(Task statement):
Print the records exactly and in full, please; the pictures stay out.

(Dataset records):
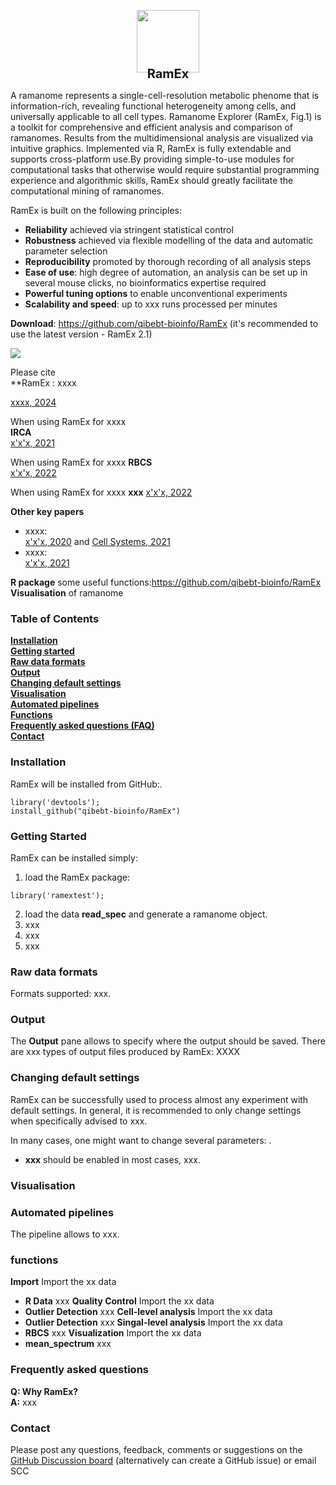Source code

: 
<p align="center" style="margin-bottom: 0px !important;">
  <img src="xxx" width="100" height="100">
</p>
<h1 align="center" style="margin-top: -10px; font-size: 20px">RamEx</h1>

A ramanome represents a single-cell-resolution metabolic phenome that is information-rich, revealing functional heterogeneity among cells, and universally applicable to all cell types. Ramanome Explorer (RamEx, Fig.1) is a toolkit for comprehensive and efficient analysis and comparison of ramanomes. Results from the multidimensional analysis are visualized via intuitive graphics. Implemented via R, RamEx is fully extendable and supports cross-platform use.By providing simple-to-use modules for computational tasks that otherwise would require substantial programming experience and algorithmic skills, RamEx should greatly facilitate the computational mining of ramanomes.

RamEx is built on the following principles:    
- **Reliability** achieved via stringent statistical control
- **Robustness** achieved via flexible modelling of the data and automatic parameter selection
- **Reproducibility** promoted by thorough recording of all analysis steps
- **Ease of use**: high degree of automation, an analysis can be set up in several mouse clicks, no bioinformatics expertise required
- **Powerful tuning options** to enable unconventional experiments
- **Scalability and speed**: up to xxx runs processed per minutes

**Download**: https://github.com/qibebt-bioinfo/RamEx
(it's recommended to use the latest version - RamEx 2.1)  

<img src="xxx"></br>  

Please cite   
**RamEx : xxxx 

[xxxx, 2024](https://github.com/qibebt-bioinfo/RamEx)

When using RamEx for xxxx   
**IRCA**   
[x'x'x, 2021](https://github.com/qibebt-bioinfo/RamEx)

When using RamEx for xxxx
**RBCS**  
[x'x'x, 2022](https://github.com/qibebt-bioinfo/RamEx)

When using RamEx for xxxx 
**xxx**
[x'x'x, 2022](https://github.com/qibebt-bioinfo/RamEx)

**Other key papers**  
- xxxx:  
[x'x'x, 2020](https://github.com/qibebt-bioinfo/RamEx) and [Cell Systems, 2021](https://github.com/qibebt-bioinfo/RamEx)
- xxxx:   
[x'x'x, 2021](https://github.com/qibebt-bioinfo/RamEx)

**R package** some useful functions:https://github.com/qibebt-bioinfo/RamEx 
**Visualisation** of ramanome

### Table of Contents
**[Installation](#installation)**<br>
**[Getting started](#getting-started)**<br>
**[Raw data formats](#raw-data-formats)**<br>
**[Output](#output)**<br>
**[Changing default settings](#changing-default-settings)**<br>
**[Visualisation](#visualisation)**<br>
**[Automated pipelines](#automated-pipelines)**<br>
**[Functions](#functions)**<br>
**[Frequently asked questions (FAQ)](#frequently-asked-questions)**<br>
**[Contact](#contact)**<br>

### Installation

RamEx will be installed from GitHub:.
```
library('devtools'); 
install_github("qibebt-bioinfo/RamEx")
```

### Getting Started

RamEx can be installed simply: 

1. load the RamEx package:
```  
library('ramextest'); 
```  
2. load the data **read_spec** and generate a ramanome object.
3. xxx
4. xxx
5. xxx


### Raw data formats

Formats supported: xxx. 



### Output

The **Output** pane allows to specify where the output should be saved. There are xxx types of output files produced by RamEx: XXXX




### Changing default settings
RamEx can be successfully used to process almost any experiment with default settings. In general, it is recommended to only change settings when specifically advised to xxx.

In many cases, one might want to change several parameters: .
- **xxx** should be enabled in most cases, xxx.


### Visualisation


### Automated pipelines
The pipeline allows to xxx.

### functions

**Import** Import the xx data
* **R Data** xxx
**Quality Control** Import the xx data
* **Outlier Detection** xxx
**Cell-level analysis** Import the xx data
* **Outlier Detection** xxx
**Singal-level analysis** Import the xx data
* **RBCS** xxx
**Visualization** Import the xx data
* **mean_spectrum** xxx

### Frequently asked questions
**Q: Why RamEx?**  
**A:** xxx

### Contact
Please post any questions, feedback, comments or suggestions on the [GitHub Discussion board](https://github.com/qibebt-bioinfo) (alternatively can create a GitHub issue) or email SCC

(Your solution):
Source code

: 
<p align="center" style="margin-bottom: 0px !important;">
  <img src="xxx" width="100" height="100">
</p>
<h1 align="center" style="margin-top: -10px; font-size: 20px">RamEx</h1>

A ramanome represents a single-cell-resolution metabolic phenome that is information-rich, revealing functional heterogeneity among cells, and universally applicable to all cell types. Ramanome Explorer (RamEx, Fig.1) is a toolkit for comprehensive and efficient analysis and comparison of ramanomes. Results from the multidimensional analysis are visualized via intuitive graphics. Implemented via R, RamEx is fully extendable and supports cross-platform use.By providing simple-to-use modules for computational tasks that otherwise would require substantial programming experience and algorithmic skills, RamEx should greatly facilitate the computational mining of ramanomes.

RamEx is built on the following principles:    
- **Reliability** achieved via stringent statistical control
- **Robustness** achieved via flexible modelling of the data and automatic parameter selection
- **Reproducibility** promoted by thorough recording of all analysis steps
- **Ease of use**: high degree of automation, an analysis can be set up in several mouse clicks, no bioinformatics expertise required
- **Powerful tuning options** to enable unconventional experiments
- **Scalability and speed**: up to xxx runs processed per minutes

**Download**: https://github.com/qibebt-bioinfo/RamEx
(it's recommended to use the latest version - RamEx 2.1)  

<img src="xxx"></br>  

Please cite   
**RamEx : xxxx 

[xxxx, 2024](https://github.com/qibebt-bioinfo/RamEx)

When using RamEx for xxxx   
**IRCA**   
[x'x'x, 2021](https://github.com/qibebt-bioinfo/RamEx)

When using RamEx for xxxx
**RBCS**  
[x'x'x, 2022](https://github.com/qibebt-bioinfo/RamEx)

When using RamEx for xxxx 
**xxx**
[x'x'x, 2022](https://github.com/qibebt-bioinfo/RamEx)

**Other key papers**  
- xxxx:  
[x'x'x, 2020](https://github.com/qibebt-bioinfo/RamEx) and [Cell Systems, 2021](https://github.com/qibebt-bioinfo/RamEx)
- xxxx:   
[x'x'x, 2021](https://github.com/qibebt-bioinfo/RamEx)

**R package** some useful functions:https://github.com/qibebt-bioinfo/RamEx 
**Visualisation** of ramanome

### Table of Contents
**[Installation](#installation)**<br>
**[Getting started](#getting-started)**<br>
**[Raw data formats](#raw-data-formats)**<br>
**[Output](#output)**<br>
**[Changing default settings](#changing-default-settings)**<br>
**[Visualisation](#visualisation)**<br>
**[Automated pipelines](#automated-pipelines)**<br>
**[Functions](#functions)**<br>
**[Frequently asked questions (FAQ)](#frequently-asked-questions)**<br>
**[Contact](#contact)**<br>

### Installation

RamEx will be installed from GitHub:.
```
library('devtools'); 
install_github("qibebt-bioinfo/RamEx")
```

### Getting Started

RamEx can be installed simply: 

1. load the RamEx package:
```  
library('ramextest'); 
```  
2. load the data **read_spec** and generate a ramanome object.
3. xxx
4. xxx
5. xxx


### Raw data formats

Formats supported: xxx. 



### Output

The **Output** pane allows to specify where the output should be saved. There are xxx types of output files produced by RamEx: XXXX




### Changing default settings
RamEx can be successfully used to process almost any experiment with default settings. In general, it is recommended to only change settings when specifically advised to xxx.

In many cases, one might want to change several parameters: .
- **xxx** should be enabled in most cases, xxx.


### Visualisation


### Automated pipelines
The pipeline allows to xxx.

### functions

**Import** Import the xx data
* **R Data** xxx
**Quality Control** Import the xx data
* **Outlier Detection** xxx
**Cell-level analysis** Import the xx data
* **Outlier Detection** xxx
**Singal-level analysis** Import the xx data
* **RBCS** xxx
**Visualization** Import the xx data
* **mean_spectrum** xxx

### Frequently asked questions
**Q: Why RamEx?**  
**A:** xxx

### Contact
Please post any questions, feedback, comments or suggestions on the [GitHub Discussion board](https://github.com/qibebt-bioinfo) (alternatively can create a GitHub issue) or email SCC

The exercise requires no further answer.